易之睡夢中感覺到一股子涼意,夢里王韞玉來看他,見他慘重流下了眼淚,泣道:“是我連累了你,你我且分開吧,我再也不會連累你受皮肉之苦。”說完就飄走了,易之追去疾呼:“韞玉,韞玉。”正傷心時,腦袋一疼就回醒了。就見阿園坐在床緣邊上。
阿園見他一醒,哎呦了一聲:“對不住了,小侯爺。剛才蒲扇不小心脫手飛了出去,失手打著你,沒事吧。”
阿園本來還忘記前嫌,替易之傷心來著。誰知睡夢中的易之心心念念那個叫“韞玉”的人,還囈語她名字。阿園想到就來氣,才用蒲扇敲了易之腦袋,一解自己心頭不豫。
易之以為她當真失手,也沒放在心上。就問阿園,來的時候可見觀言。阿園告訴他別想了,觀言還被關押著呢。易之心中有愧,一時就不再言語了。

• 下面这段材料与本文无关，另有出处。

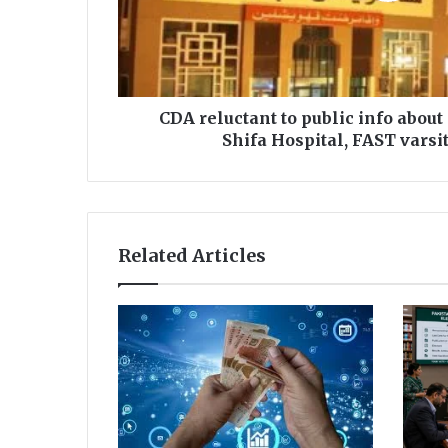
c
t
a
n
t
t
CDA reluctant to public info about
o
Shifa Hospital, FAST varsi
p
u
b
l
i
Related Articles
c
i
n
f
o
a
b
o
u
t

一段時間的相對無言,二人都有些不適,阿園預備要走,易之在身后叫住了她。他說:“阿園妹妹,我有一事相求,你可否答應?”
阿園轉過身來,問他何事。這還是易之頭一次這么稱呼自己,以前可沒這樣喚過她。
易之面色有些紅潤,不知是不是熱的,他說:“好妹妹,你能幫我去王府一趟嗎?我有樣東西想讓你幫我帶去。”
阿園眼珠子一轉:“你且拿來,我自替你走一趟。”
易之從枕頭地下掏出一白玉同心結遞給阿園,阿園卻沒有即時接著,好一會兒才接過手來,問易之:“可只是這些了?”
“還有一句話,請她等我,我會去找她。”阿園鼻里冷哼一聲,細微得很,易之沒有聽見。